A worldwide pandemic of the sort infectious disease experts have warned has come many times before and will come many times again may kill millions, unless massive civic efforts are made to stop it? That sounds unpleasant. Perhaps your entire field of expertise and every world expert is simply wrong, based on these figures I spent the weekend looking up on the internet. Let us assume so, and move on.
It is a team so Kudlowesque that it includes Larry Kudlow himself.
The rest of the Post report describes a similar miasma of magical thinking, among the Trump team, though peppered with the usual quotes from the usual toxic administration liars piping up with claims of success so gaudy to appear outright delusional. Trump receives a visit from Laura Ingraham and her show’s team of quacks. Trump lurches into believing a new drug he has just heard of may be the cure needed all along, not because there is evidence for it but because Trump cannot stomach an alternative scenario in which it is not. The federal government of the United States of America is continually bent to and fro to support the Trump team’s latest whims, taking top-tier attention, repeatedly, off the most urgent real concerns.
Vice President Mike Pence’s chief of staff Marc Short emerged as a “vocal” sceptic in opposition to The Actual Experts, and said in internal White House discussions that he “did not believe the death toll would ever get to 60,000 and that the administration was overreacting, damaging the economy and the president’s chances for reelection.”

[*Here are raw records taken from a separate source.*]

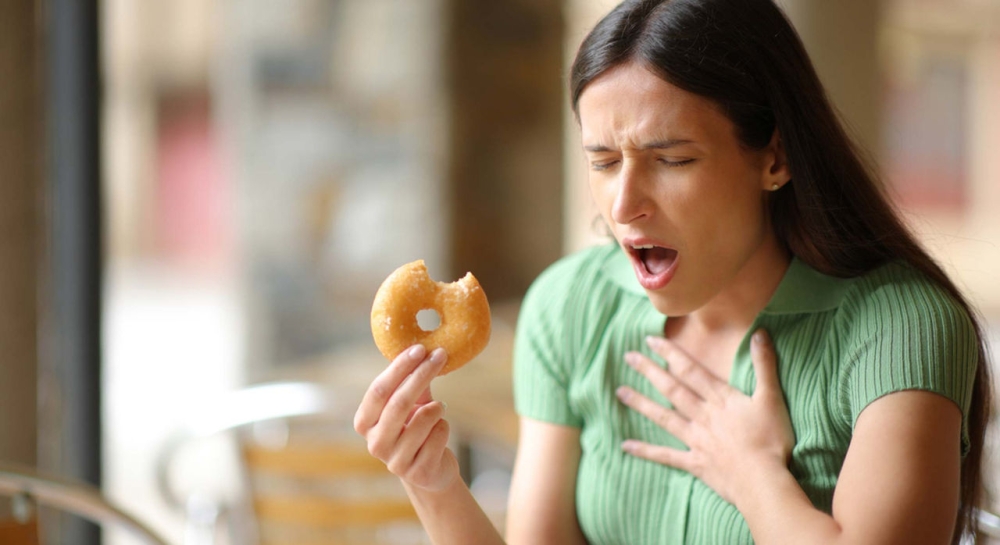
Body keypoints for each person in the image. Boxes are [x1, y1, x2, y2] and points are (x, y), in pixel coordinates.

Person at [353, 0, 994, 543]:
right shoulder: (570, 306)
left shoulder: (901, 329)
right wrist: (432, 482)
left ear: (775, 157)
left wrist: (752, 476)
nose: (625, 204)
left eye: (673, 160)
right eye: (603, 162)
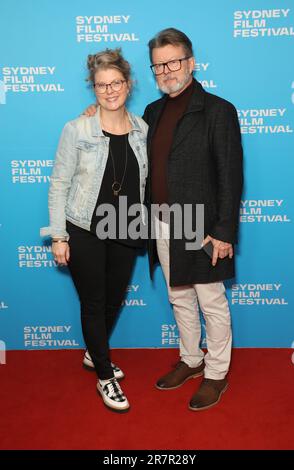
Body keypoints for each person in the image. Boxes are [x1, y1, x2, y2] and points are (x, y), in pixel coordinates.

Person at [84, 28, 243, 411]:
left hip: (199, 222)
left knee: (210, 299)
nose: (166, 71)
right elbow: (119, 130)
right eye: (158, 65)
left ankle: (217, 372)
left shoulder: (218, 110)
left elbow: (231, 174)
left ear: (190, 62)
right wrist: (95, 112)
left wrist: (223, 230)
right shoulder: (152, 112)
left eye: (173, 61)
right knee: (179, 296)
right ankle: (191, 359)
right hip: (162, 220)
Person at [40, 48, 148, 413]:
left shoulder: (142, 129)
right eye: (102, 85)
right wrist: (59, 235)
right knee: (94, 301)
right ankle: (105, 374)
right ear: (94, 88)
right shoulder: (77, 128)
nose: (110, 90)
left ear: (128, 84)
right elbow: (59, 184)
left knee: (114, 299)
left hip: (127, 224)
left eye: (116, 82)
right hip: (84, 226)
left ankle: (93, 354)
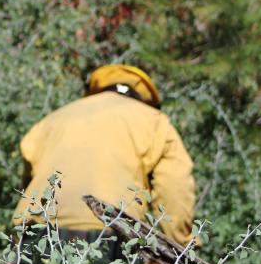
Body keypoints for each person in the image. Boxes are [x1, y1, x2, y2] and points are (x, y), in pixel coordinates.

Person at [13, 64, 195, 245]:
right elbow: (175, 190)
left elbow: (28, 181)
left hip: (36, 234)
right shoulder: (155, 121)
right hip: (110, 233)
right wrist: (181, 249)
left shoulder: (53, 119)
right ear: (145, 99)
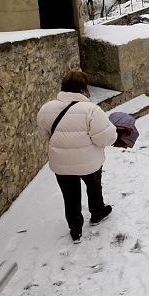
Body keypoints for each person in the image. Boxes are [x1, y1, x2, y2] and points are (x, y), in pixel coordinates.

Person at [37, 70, 118, 243]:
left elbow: (46, 134)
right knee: (94, 186)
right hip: (89, 161)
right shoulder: (91, 110)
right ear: (83, 88)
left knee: (70, 195)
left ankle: (75, 229)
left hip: (61, 162)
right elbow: (104, 138)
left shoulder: (46, 109)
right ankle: (97, 213)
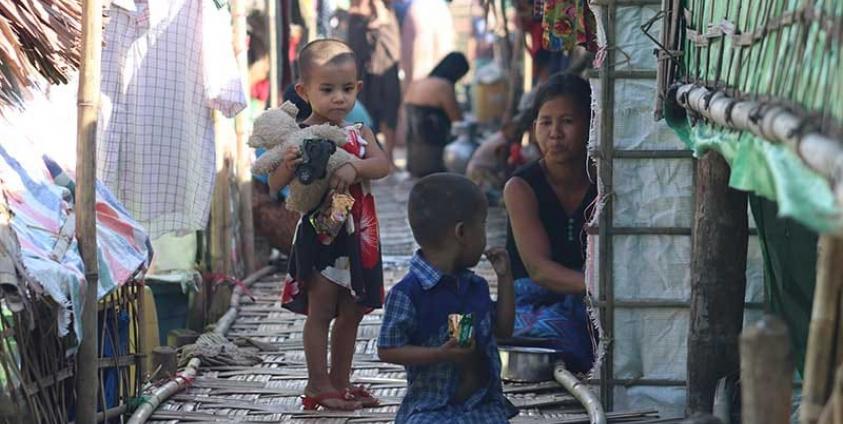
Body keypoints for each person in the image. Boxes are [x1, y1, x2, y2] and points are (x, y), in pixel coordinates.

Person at [269, 39, 391, 410]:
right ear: (304, 90)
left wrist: (354, 166)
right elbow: (274, 185)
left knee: (353, 310)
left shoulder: (359, 133)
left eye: (346, 88)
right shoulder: (298, 135)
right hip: (322, 236)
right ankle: (317, 382)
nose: (338, 98)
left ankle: (340, 381)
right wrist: (289, 164)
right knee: (321, 310)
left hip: (359, 235)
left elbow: (384, 166)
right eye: (327, 89)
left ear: (358, 88)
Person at [378, 173, 518, 423]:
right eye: (483, 225)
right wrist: (440, 354)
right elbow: (388, 349)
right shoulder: (409, 293)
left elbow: (504, 330)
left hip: (482, 405)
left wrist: (505, 279)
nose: (486, 235)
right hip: (431, 407)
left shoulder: (474, 287)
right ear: (462, 233)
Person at [503, 73, 597, 374]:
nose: (555, 133)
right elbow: (539, 270)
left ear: (591, 124)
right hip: (533, 298)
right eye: (546, 122)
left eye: (567, 121)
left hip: (588, 298)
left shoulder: (605, 183)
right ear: (534, 129)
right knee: (543, 331)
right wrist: (603, 289)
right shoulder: (520, 187)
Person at [347, 0, 402, 167]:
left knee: (389, 112)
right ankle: (368, 156)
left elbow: (384, 21)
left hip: (385, 67)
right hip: (365, 69)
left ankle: (389, 158)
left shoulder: (387, 14)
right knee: (365, 115)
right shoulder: (357, 16)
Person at [398, 52, 469, 177]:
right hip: (434, 159)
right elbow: (457, 121)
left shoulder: (418, 83)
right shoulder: (443, 85)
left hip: (413, 160)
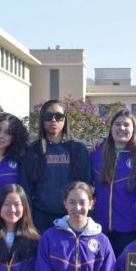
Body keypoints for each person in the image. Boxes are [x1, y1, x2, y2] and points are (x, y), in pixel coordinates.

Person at [23, 99, 92, 232]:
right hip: (40, 218)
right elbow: (26, 187)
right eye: (48, 117)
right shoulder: (32, 150)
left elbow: (86, 185)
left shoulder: (79, 149)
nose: (53, 120)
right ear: (42, 120)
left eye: (59, 117)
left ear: (65, 120)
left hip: (71, 217)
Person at [92, 107, 136, 254]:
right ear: (110, 128)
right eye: (117, 124)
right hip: (99, 228)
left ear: (133, 129)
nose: (121, 128)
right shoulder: (96, 152)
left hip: (130, 229)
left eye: (127, 125)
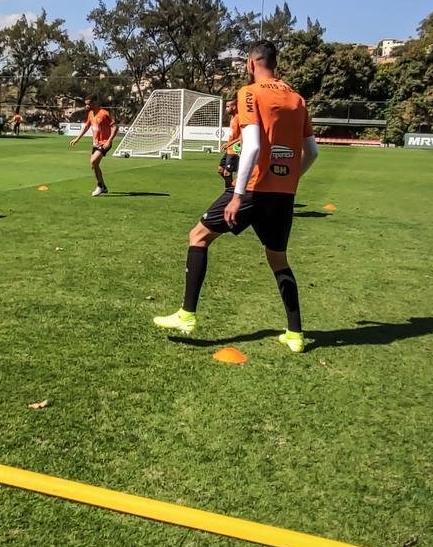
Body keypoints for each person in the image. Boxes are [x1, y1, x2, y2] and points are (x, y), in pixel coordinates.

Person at [153, 42, 319, 353]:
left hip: (252, 189)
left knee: (198, 236)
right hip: (283, 195)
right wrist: (291, 180)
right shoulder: (297, 99)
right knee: (278, 260)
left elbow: (253, 146)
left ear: (252, 62)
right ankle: (295, 335)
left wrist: (237, 195)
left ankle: (187, 315)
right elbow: (312, 152)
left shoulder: (250, 92)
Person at [69, 95, 116, 196]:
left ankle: (99, 186)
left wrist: (109, 140)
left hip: (104, 143)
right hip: (95, 144)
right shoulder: (90, 114)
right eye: (86, 104)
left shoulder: (104, 113)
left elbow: (115, 127)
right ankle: (103, 186)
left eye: (89, 104)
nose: (87, 106)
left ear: (95, 102)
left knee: (93, 161)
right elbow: (86, 126)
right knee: (94, 165)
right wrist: (77, 139)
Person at [217, 96, 240, 188]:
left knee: (227, 172)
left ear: (234, 107)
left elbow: (242, 136)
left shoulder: (239, 118)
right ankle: (233, 188)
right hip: (229, 149)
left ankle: (230, 192)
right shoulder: (232, 118)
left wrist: (229, 144)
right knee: (220, 169)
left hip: (235, 149)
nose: (226, 109)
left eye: (228, 106)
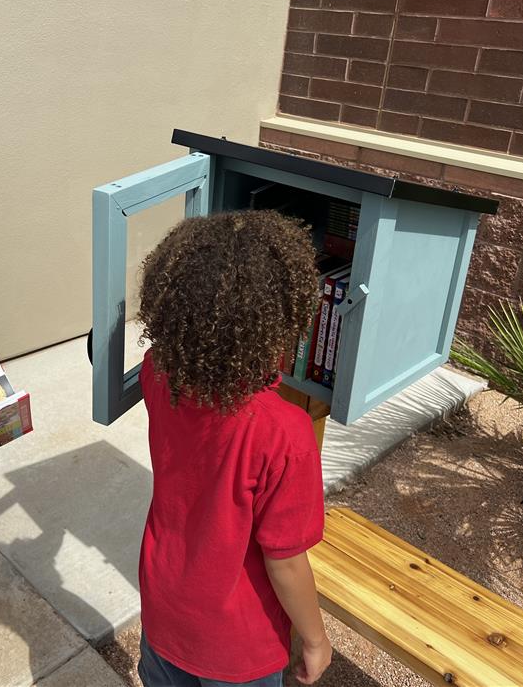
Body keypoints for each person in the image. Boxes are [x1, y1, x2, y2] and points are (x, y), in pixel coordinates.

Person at [135, 210, 333, 687]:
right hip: (238, 643)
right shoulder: (285, 431)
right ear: (281, 323)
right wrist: (315, 638)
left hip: (163, 611)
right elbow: (284, 559)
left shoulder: (158, 374)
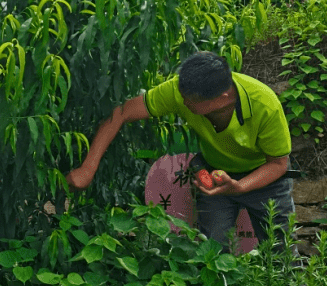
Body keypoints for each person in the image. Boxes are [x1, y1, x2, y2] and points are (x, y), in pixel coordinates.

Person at [66, 51, 295, 249]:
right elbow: (122, 112)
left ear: (221, 98)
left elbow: (277, 164)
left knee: (281, 250)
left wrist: (240, 187)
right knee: (211, 250)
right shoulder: (181, 91)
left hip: (265, 181)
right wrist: (88, 167)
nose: (182, 103)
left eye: (190, 101)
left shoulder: (264, 105)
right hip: (215, 175)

His skepticism was based on what? We do not know. But the death count is currently nearing 70,000, and is likely to reach 80,000 and 90,000 in short order, and Marc Short is likely not spending a single moment reflecting on his catastrophic wrongness; rank sociopathy seems to be the only consistent trait required for holding any top Trump team position. Despite Short’s failure he evidently continues to be successful in his push to “reopen” the economy and resume normalcy, suggesting that nobody else in the White House finds the deadly collapse of their own predictions and gambles to be worth revisiting either.